Un conflit peut en effet apparaître entre un principe d’égalité politique (qui garantit à tous les membres d’une société la jouissance des mêmes droits et des mêmes libertés) et une exigence de justice sociale (qui affronte la question de la distribution des biens et des mérites dans la société). Car, en contestant les inégalités des conditions matérielles, la justice sociale ne remet-elle pas en cause ce qui est la conséquence même des libertés garanties par la loi ?

Cf. Isaiah Berlin, Eloge de la liberté : est juste un Droit qui donne à la liberté une définition « négative », c’est-à-dire qui nie autant que possible la contrainte. Aussi le Droit ne saurait donner un contenu « positif » à ces libertés sans les trahir : quand un législateur, au lieu de garantir l’absence de contrainte, entreprend de définir les conditions d’existence des membres de la société et de les orienter selon des fins précises ou une certaine idée de la perfection, alors il devient tyrannique.

 

 

 

III/ Toutefois, les libertés promises par le Droit ne sont-elles pas de simples abstractions sans une exigence de justice, qui pose la question des moyens matériels de ces libertés ?

 

1/ Quelle est l’égalité dont la justice se veut l’exigence ?
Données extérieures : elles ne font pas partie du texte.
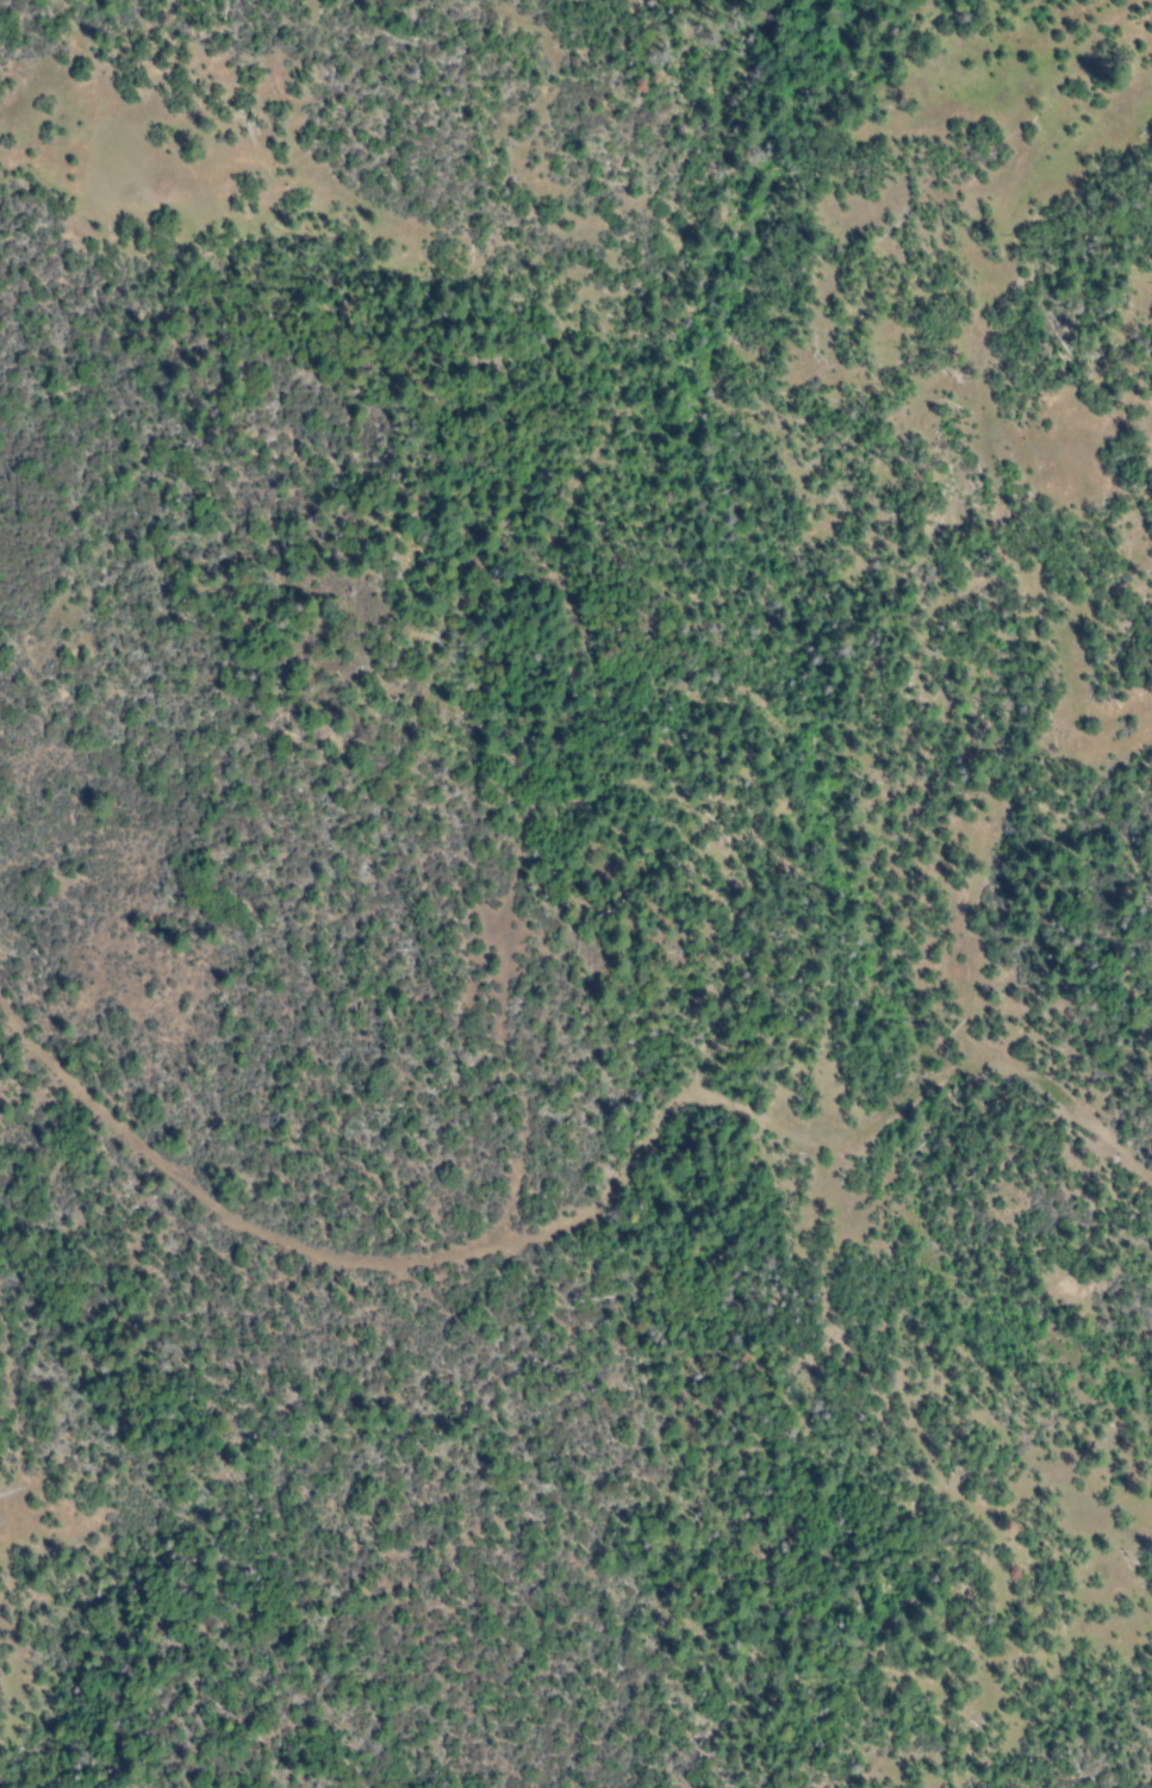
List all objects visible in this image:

Non pas une égalité arithmétique, qui consisterait à réduire tout le monde au même, mais une égalité géométrique, qui tient compte des mérites et des conditions distinctes de chacun des membres de la société. Si la justice ne consiste pas à faire « deux poids, deux mesures », elle consiste aussi à « rendre à chacun le sien ». Dès lors, l’égalité que revendique la justice ne consiste pas à nier les différences mais à avoir l’intelligence de leurs rapports.

Cf. Aristote, la justice comprise comme équité, dans l’Ethique à Nicomaque (cf. cours joint)

 

2/ Dans une société injuste car inégalitaire, quel sens garde encore nos droits ?

Les libertés politiques n’ont qu’une réalité formelle tant qu’elles ne s’accompagnent pas des moyens sociaux permettant de s’en emparer.

Cf. La critique par Marx de la Déclaration des droits de l’homme et du citoyen.

Partant, les libertés ne se menacent-elles pas elles-mêmes si elles justifient les inégalités ? Qui peut se prétendre libre dans une société où les inégalités sont la cause d’une violence dont chacun est victime ? (Leibniz, Eléments de droit naturel : « peut-on vraiment être heureux au milieu d’une foule de misérables ? »)

 

3/ Dès lors, le contrat politique d’une société ne doit-il pas octroyer le maximum de libertés à ses membres tout en les protégeant des inégalités ?

Une société juste est une société qui pose les conditions d’un tel accord, de telle manière que l’exercice des libertés profite à tous les membres de la société et, inversement, que l’accès à des conditions de vie acceptable pour tous serve les libertés.

Cf. le « voile d’ignorance » du contrat politique selon John Rawls dans sa Théorie de la justice : si les citoyens, au moment de s’accorder sur le contrat de droit qui les unit, sont ignorants de leur destin à venir, tous auront alors intérêt à promouvoir un ordre politique qui garantisse le plus de liberté possible tout en faisant que les inégalités de condition soient au bénéfice des moins favorisés.

Loin que ce contrat se réduise à une sorte de morale tiède, il souligne à quel point l’exercice des libertés des membres d’une société ne peut être pensé hors d’un contexte social qui autorise leur expression. En ce sens, on ne saurait jouir égoïstement de nos droits : les libertés individuelles sont elles-mêmes menacées par une société inégalitaire et injuste. Parce que nos libertés sont des libertés partagées, nous ne pouvons ignorer qu’elles sont sous condition d’un juste partage des richesses et des mérites.